Last Friday, Bill Gates was at the TED Conference in Long Beach and told the audience that climate change was the world's most vexing problem, but that it would take "energy miracles" for the world to zero out its carbon emissions by mid-century. What sorts of miracles? He suggested that we'd need radical new technologies that barely exist right now, like a "traveling wave reactor" that would turn spent uranium into electricity. (Apparently, a company called TerraPower is investigating this possibility.)
I looked into this topic for a TNR piece last year, and the question of "energy miracles" is a complicated one. On one level, Gates is right. There are very good reasons to fret that the low-carbon technologies we currently have at our disposal—energy efficiency, solar, wind, nuclear, coal carbon sequestration—will one day bump up against some fundamental limits, at which point we'll need big scientific breakthroughs if we hope to keep cutting emissions enough to avert a climate crisis. So there's a strong case for pouring more money into research for those next-generation technologies—particularly since federal spending on energy R&D pales beside spending for, say, health R&D. My sometime co-blogger Mark Muro of Brookings has some terrific ideas on this score.
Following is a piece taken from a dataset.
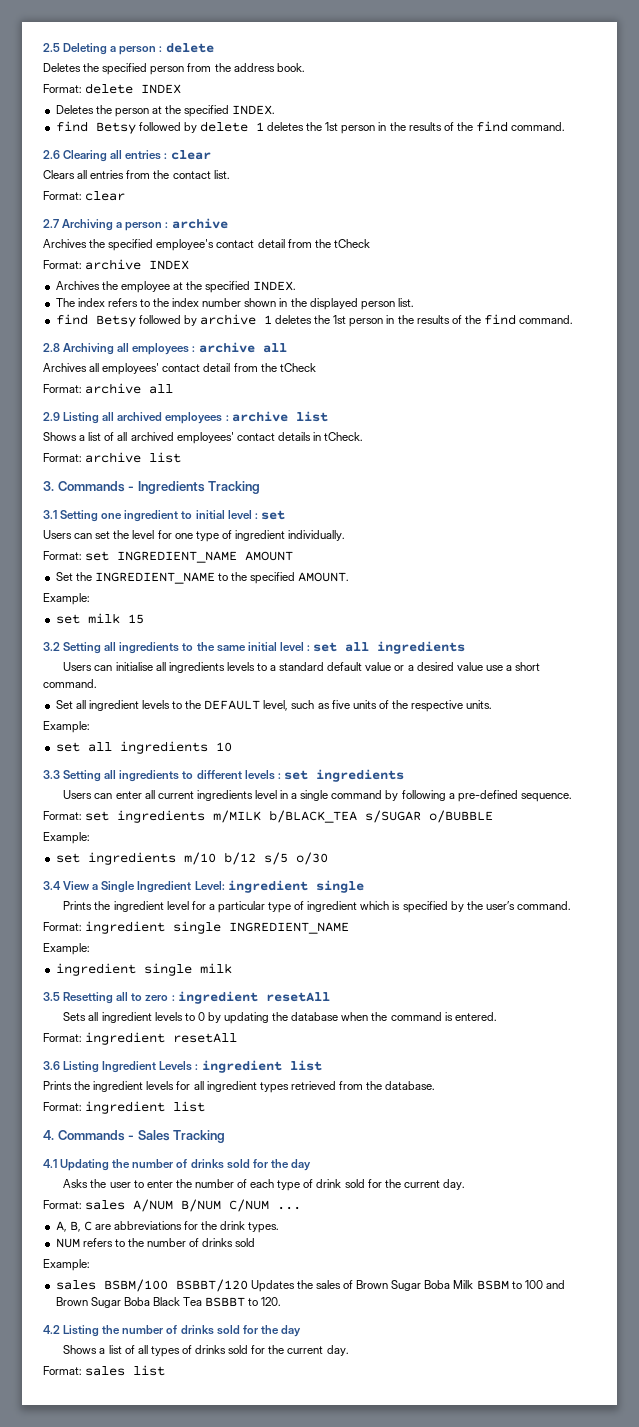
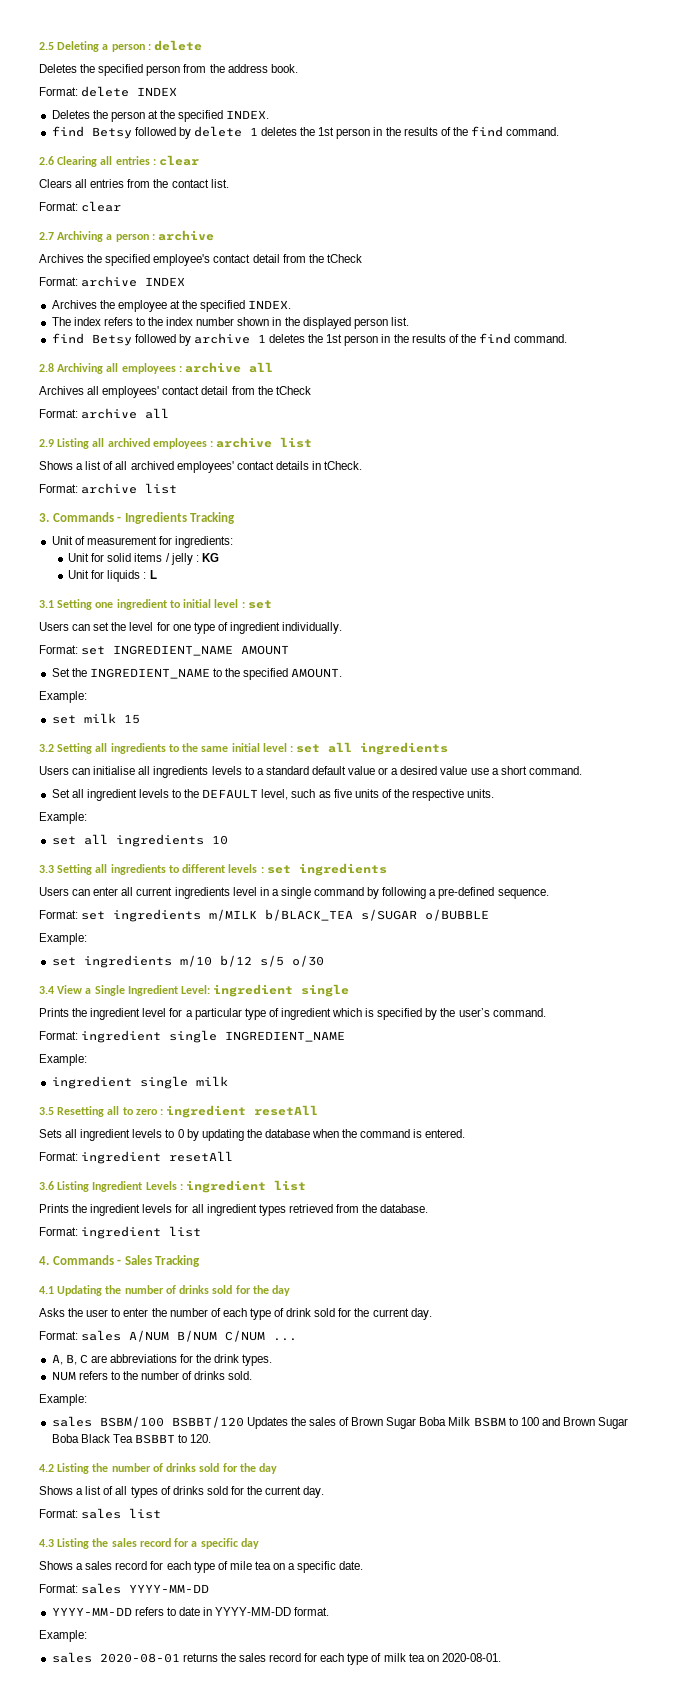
(261, 487) none -> [51,536,234,548] [68,553,219,565] [68,570,157,582] // Unit of measurement for ingredients: // Unit for solid items / jelly : KG // Unit for liquids : L
[235,1238,256,1247] sold -> [228,1371,253,1380] sold.
(166, 1370) none -> [39,1538,259,1549] [39,1561,364,1573] [39,1583,210,1594] [51,1607,330,1616] [39,1630,87,1642] [51,1652,501,1665] // 4.3 Listing the sales record for a specific day // Shows a sales record for each type of mile tea on a specific date. // Format: sales YYYY-MM-DD // YYYY-MM-DD refers to date in YYYY-MM-DD format. // Example: // sales 2020-08-01 returns the sales record for each type of milk tea on 2020-08-01.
That said, in his talk, Gates suggested that we should focus on spending the next 20 years inventing new tech and then spend the next 20 years implementing it. That seems somewhat misguided. As I mentioned in the piece, radical breakthroughs in the energy sector don't come along often—and it can often take a very long time for a truly novel scientific discovery to translate into widespread technology (I used the example of the high-temperature superconductor). Expecting that a game-changing technology can be invented, perfected, and prepared for mass deployment in just 20 years is a real gamble. This isn't a task akin to the Apollo program or Manhattan Project, because the end project has to be cheap and widely accessible.
What's more, some of the best innovation comes from broadly implementing already available technology—your humdrum wind turbines or efficiency measures. (The policy mechanisms for doing so would likely involve a carbon price and some government support.) As those power sources get deployed, prices start tumbling and incremental tweaks get made. The technology improves over time. Indeed, as Joe Romm notes, that's how PCs became so ubiquitous, as Gates should well know. Given the need to start cutting emissions quickly, that sort of innovation will be far more important in the short-term—and far more likely to make a surprisingly large impact. So, yes, a miracle or two would be terrific, but that can't be the only plan.